Miss T @ Prairie Eco-Thrifter

For me it would really depend on the job. If I could do something that has always been my passion and that I know I would love, then the pay cut wouldn’t matter to me. We would make it work because doing what you love is a great thing.

I tend to be a risk taker whereas my hubby is more conservative. We balance each other out quite well.


Marie at Family Money Values

It is true that some people are just more naturally risk averse than others.

It helps, as you say, to analyze the risk and the potential outcomes, to learn as much as you can about how to mitigate the risk and have a plan in place to deal with a situation that does materialize.



When I was younger I had some investment ideas and I would get livid when they seemed to inevitably shoot higher as I was “mulling it over”. For some reason those near-misses bothered me a lot more than buying shares that later tanked. So now I hesitate less, but I do keep a large fraction of cash to be able to play new ideas so my overall risk isn’t that much. Plus if you diversify your bets, you’re much less likely to wipe out. I personally don’t borrow to trade, to me that’s going too far.

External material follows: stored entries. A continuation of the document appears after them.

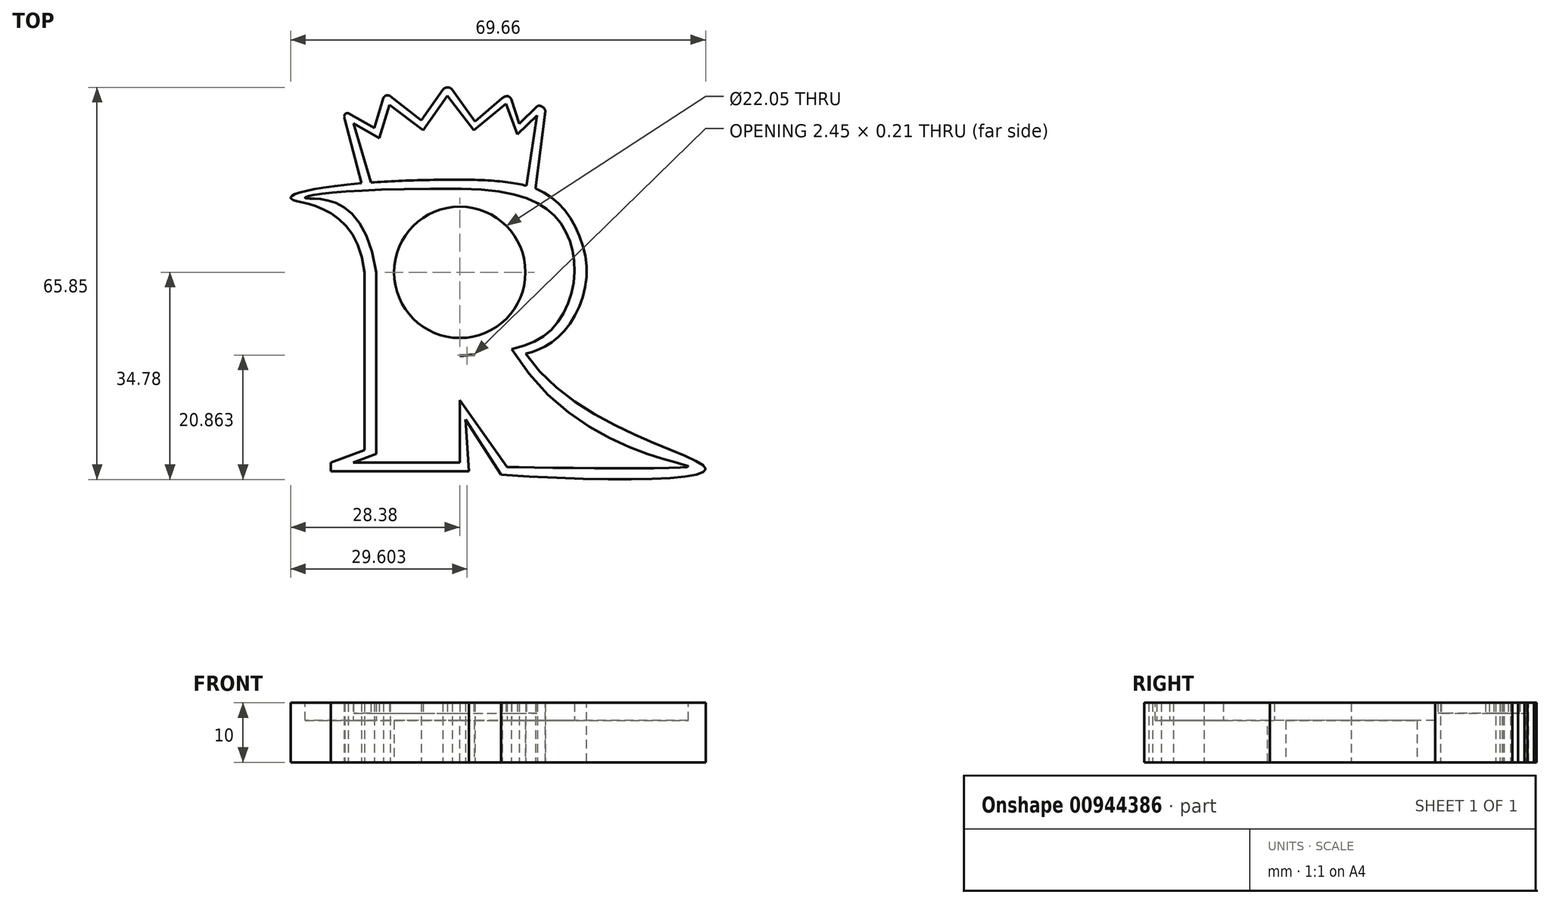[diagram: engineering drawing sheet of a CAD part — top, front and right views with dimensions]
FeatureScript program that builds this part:
annotation { "Feature Type Name" : "Feature", "Feature Type Description" : "" }
export const myFeature = defineFeature(function(context is Context, id is Id, definition is map)
    precondition{}
    {
        {
            var Q0;
            Q0=qCreatedBy(makeId("Top.planeOp"),FACE);
            var sketch = newSketch(context, id + "F0", { "sketchPlane" : qUnion([Q0])});
            skCircle(sketch, "E0", {"center": v(0, 0) * mm, "radius": 11.03 * mm});
            skCircle(sketch, "E1", {"center": v(0, 0) * mm, "radius": 14.03 * mm});
            skLineSegment(sketch, "E2", {"start": v(-14.03, 0) * mm, "end": v(-14.03, -30.49) * mm});
            skLineSegment(sketch, "E3", {"start": v(-14.03, -30.49) * mm, "end": v(-17.91, -31.92) * mm});
            skLineSegment(sketch, "E4", {"start": v(-17.91, -31.92) * mm, "end": v(0, -31.92) * mm});
            skLineSegment(sketch, "E5", {"start": v(0, -31.92) * mm, "end": v(0, -21.47) * mm});
            skLineSegment(sketch, "E6", {"start": v(0, -21.47) * mm, "end": v(7.94, -32.68) * mm});
            skFitSpline(sketch, "E7", {"points": [v(7.94, -32.68) * mm, v(38.2, -32.68) * mm, v(7.94, -11.56) * mm], "startDerivative": vector(37.47, -0.84) * mm, "endDerivative": vector(-59.98, 109.36) * mm});
            skFitSpline(sketch, "E8", {"points": [v(0, 14.03) * mm, v(-25.42, 12.4) * mm, v(-14.03, 0) * mm], "startDerivative": vector(-121.25, 0.7) * mm, "endDerivative": vector(12.5, -87.68) * mm});
            skFitSpline(sketch, "E9", {"points": [v(0, 14.03) * mm, v(16.41, 8.9) * mm, v(19.25, 0) * mm, v(15.47, -9.55) * mm, v(0, -14.03) * mm], "startDerivative": vector(95.47, -0.8) * mm, "endDerivative": vector(-85.74, -6.84) * mm});
            skLineSegment(sketch, "E10", {"start": v(-16.02, 0) * mm, "end": v(-16.02, -29.84) * mm});
            skLineSegment(sketch, "E11", {"start": v(-16.02, -29.84) * mm, "end": v(-21.66, -31.92) * mm});
            skLineSegment(sketch, "E12", {"start": v(-21.66, -31.92) * mm, "end": v(-21.66, -33.38) * mm});
            skLineSegment(sketch, "E13", {"start": v(-21.66, -33.38) * mm, "end": v(1.55, -33.38) * mm});
            skLineSegment(sketch, "E14", {"start": v(1.55, -33.38) * mm, "end": v(0.96, -24.73) * mm});
            skLineSegment(sketch, "E15", {"start": v(0.96, -24.73) * mm, "end": v(6.93, -33.97) * mm});
            skFitSpline(sketch, "E16", {"points": [v(6.93, -33.97) * mm, v(41.22, -32.8) * mm, v(11.06, -13.65) * mm], "startDerivative": vector(108.61, -7.96) * mm, "endDerivative": vector(-48.24, 73.14) * mm});
            skFitSpline(sketch, "E17", {"points": [v(0, 15.56) * mm, v(16.85, 11.27) * mm, v(21.3, 0) * mm, v(16.9, -10.51) * mm, v(11.06, -13.65) * mm], "startDerivative": vector(95.47, -0.8) * mm, "endDerivative": vector(-28.72, -5.97) * mm});
            skFitSpline(sketch, "E18", {"points": [v(-16.02, 0) * mm, v(-28.1, 12.22) * mm, v(0, 15.56) * mm], "startDerivative": vector(-7.34, 77.03) * mm, "endDerivative": vector(106.56, 0.03) * mm});
            skLineSegment(sketch, "E19", {"start": v(-14.9, 15.07) * mm, "end": v(-17.82, 24.98) * mm});
            skLineSegment(sketch, "E20", {"start": v(-17.82, 24.98) * mm, "end": v(-13.49, 22.5) * mm});
            skLineSegment(sketch, "E21", {"start": v(-13.49, 22.5) * mm, "end": v(-11.78, 28.13) * mm});
            skLineSegment(sketch, "E22", {"start": v(-11.78, 28.13) * mm, "end": v(-6.16, 23.9) * mm});
            skLineSegment(sketch, "E23", {"start": v(-6.16, 23.9) * mm, "end": v(-2.1, 29.62) * mm});
            skLineSegment(sketch, "E24", {"start": v(-2.1, 29.62) * mm, "end": v(2.37, 23.9) * mm});
            skLineSegment(sketch, "E25", {"start": v(2.37, 23.9) * mm, "end": v(7.8, 28.3) * mm});
            skLineSegment(sketch, "E26", {"start": v(7.8, 28.3) * mm, "end": v(9.7, 23.15) * mm});
            skLineSegment(sketch, "E27", {"start": v(9.7, 23.15) * mm, "end": v(13, 26.35) * mm});
            skLineSegment(sketch, "E28", {"start": v(13, 26.35) * mm, "end": v(11.2, 14.54) * mm});
            skLineSegment(sketch, "E29", {"start": v(-16.5, 14.95) * mm, "end": v(-19.3, 25.62) * mm});
            skLineSegment(sketch, "E30", {"start": v(-18.72, 26.72) * mm, "end": v(-14.34, 24.24) * mm});
            skLineSegment(sketch, "E31", {"start": v(-14.34, 24.24) * mm, "end": v(-12.8, 29.31) * mm});
            skLineSegment(sketch, "E32", {"start": v(-11.7, 29.59) * mm, "end": v(-6.45, 25.54) * mm});
            skLineSegment(sketch, "E33", {"start": v(-6.45, 25.54) * mm, "end": v(-2.84, 30.63) * mm});
            skLineSegment(sketch, "E34", {"start": v(-1.24, 30.63) * mm, "end": v(2.56, 25.31) * mm});
            skLineSegment(sketch, "E35", {"start": v(2.56, 25.31) * mm, "end": v(7.14, 29.26) * mm});
            skLineSegment(sketch, "E36", {"start": v(8.68, 29.06) * mm, "end": v(10, 24.96) * mm});
            skLineSegment(sketch, "E37", {"start": v(10, 24.96) * mm, "end": v(13.01, 27.91) * mm});
            skLineSegment(sketch, "E38", {"start": v(14.35, 27.02) * mm, "end": v(12.7, 14.06) * mm});
            skFitSpline(sketch, "E39", {"points": [v(13.01, 27.91) * mm, v(14.35, 27.02) * mm], "startDerivative": vector(1.66, 0.7) * mm, "endDerivative": vector(-0.03, -1.81) * mm});
            skFitSpline(sketch, "E40", {"points": [v(8.68, 29.06) * mm, v(7.14, 29.26) * mm], "startDerivative": vector(-1.2, 2.05) * mm, "endDerivative": vector(-2.04, -1.39) * mm});
            skFitSpline(sketch, "E41", {"points": [v(-2.84, 30.63) * mm, v(-1.24, 30.63) * mm], "startDerivative": vector(1.45, 1.73) * mm, "endDerivative": vector(1.34, -1.77) * mm});
            skFitSpline(sketch, "E42", {"points": [v(-12.8, 29.31) * mm, v(-11.7, 29.59) * mm], "startDerivative": vector(0.52, 1.26) * mm, "endDerivative": vector(1.43, -0.87) * mm});
            skFitSpline(sketch, "E43", {"points": [v(-18.72, 26.72) * mm, v(-19.3, 25.62) * mm], "startDerivative": vector(-2.15, 0.24) * mm, "endDerivative": vector(0.53, -1.88) * mm});
            skSolve(sketch);
        }
        {
            var Q0;
            {var subQ3=sQuery(id+"F0.wireOp",EDGE,"E19");Q0=makeQuery(id+"F0.imprint","IMPRINT",FACE,{"disambiguationData":[TD([[makeQuery(id+"F0.imprint","IMPRINT",EDGE,{"derivedFrom":subQ3}),1.0]])]});}
            var Q1;
            Q1=makeQuery(id+"F0.imprint","IMPRINT",FACE,{"disambiguationData":[TD([[makeQuery(id+"F0.imprint","IMPRINT",EDGE,{"derivedFrom":sQuery(id+"F0.wireOp",EDGE,"E2")}),-1.0]])]});
            extrude(context, id + "F1", {"entities" : qUnion([Q0, Q1]), "depth" : 10 * mm, "offsetDistance" : 25 * mm});
        }
        {
            var Q0;
            {var subQ0=sQuery(id+"F0.wireOp",EDGE,"E7");var subQ1=sQuery(id+"F0.wireOp",EDGE,"E1");var subQ2=makeQuery(id+"F0.imprint","INTERSECT",VERTEX,{"derivedFrom":[subQ1,subQ0]});Q0=makeQuery(id+"F0.imprint","IMPRINT",FACE,{"disambiguationData":[TD([[makeQuery(id+"F0.imprint","IMPRINT",EDGE,{"disambiguationData":[TD([[subQ2,-1.0]])],"derivedFrom":subQ1}),-1.0]])]});}
            var Q1;
            {var subQ0=sQuery(id+"F0.wireOp",EDGE,"E8");Q1=makeQuery(id+"F0.imprint","IMPRINT",FACE,{"disambiguationData":[TD([[makeQuery(id+"F0.imprint","IMPRINT",EDGE,{"derivedFrom":subQ0}),1.0]])]});}
            var Q2;
            {var subQ0=sQuery(id+"F0.wireOp",EDGE,"E2");Q2=makeQuery(id+"F0.imprint","IMPRINT",FACE,{"disambiguationData":[TD([[makeQuery(id+"F0.imprint","IMPRINT",EDGE,{"derivedFrom":subQ0}),1.0]])]});}
            var Q3;
            {var subQ0=sQuery(id+"F0.wireOp",EDGE,"E7");var subQ1=sQuery(id+"F0.wireOp",EDGE,"E1");var subQ2=makeQuery(id+"F0.imprint","INTERSECT",VERTEX,{"derivedFrom":[subQ1,subQ0]});Q3=makeQuery(id+"F0.imprint","IMPRINT",FACE,{"disambiguationData":[TD([[makeQuery(id+"F0.imprint","IMPRINT",EDGE,{"disambiguationData":[TD([[subQ2,1.0]])],"derivedFrom":subQ1}),-1.0]])]});}
            var Q4;
            Q4=makeQuery(id+"F0.imprint","IMPRINT",FACE,{"disambiguationData":[TD([[makeQuery(id+"F0.imprint","IMPRINT",EDGE,{"derivedFrom":sQuery(id+"F0.wireOp",EDGE,"E0")}),-1.0]])]});
            extrude(context, id + "F2", {"entities" : qUnion([Q0, Q1, Q2, Q3, Q4]), "operationType" : NewBodyOperationType.ADD, "depth" : 7 * mm, "offsetDistance" : 25 * mm});
        }
        {
            var Q0;
            {var subQ4=sQuery(id+"F0.wireOp",EDGE,"E19");Q0=makeQuery(id+"F0.imprint","IMPRINT",FACE,{"disambiguationData":[TD([[makeQuery(id+"F0.imprint","IMPRINT",EDGE,{"derivedFrom":subQ4}),-1.0]])]});}
            extrude(context, id + "F3", {"entities" : qUnion([Q0]), "operationType" : NewBodyOperationType.ADD, "depth" : 8.2 * mm, "offsetDistance" : 25 * mm});
        }
    });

These days financial professionals seem to be getting a lot of bad press, but I think this is where they have added value to society– namely by helping the masses overcome their natural risk aversion. It’s how my generation has accumulated wealth even on modest wages, by regularly putting money into risky investments through thick and thin. Unfortunately the whipsawing over the past decade has turned the younger generation into a risk-off cohort, so it’ll take some convincing to get these kids to do the right thing for the long term. This I believe is your mission.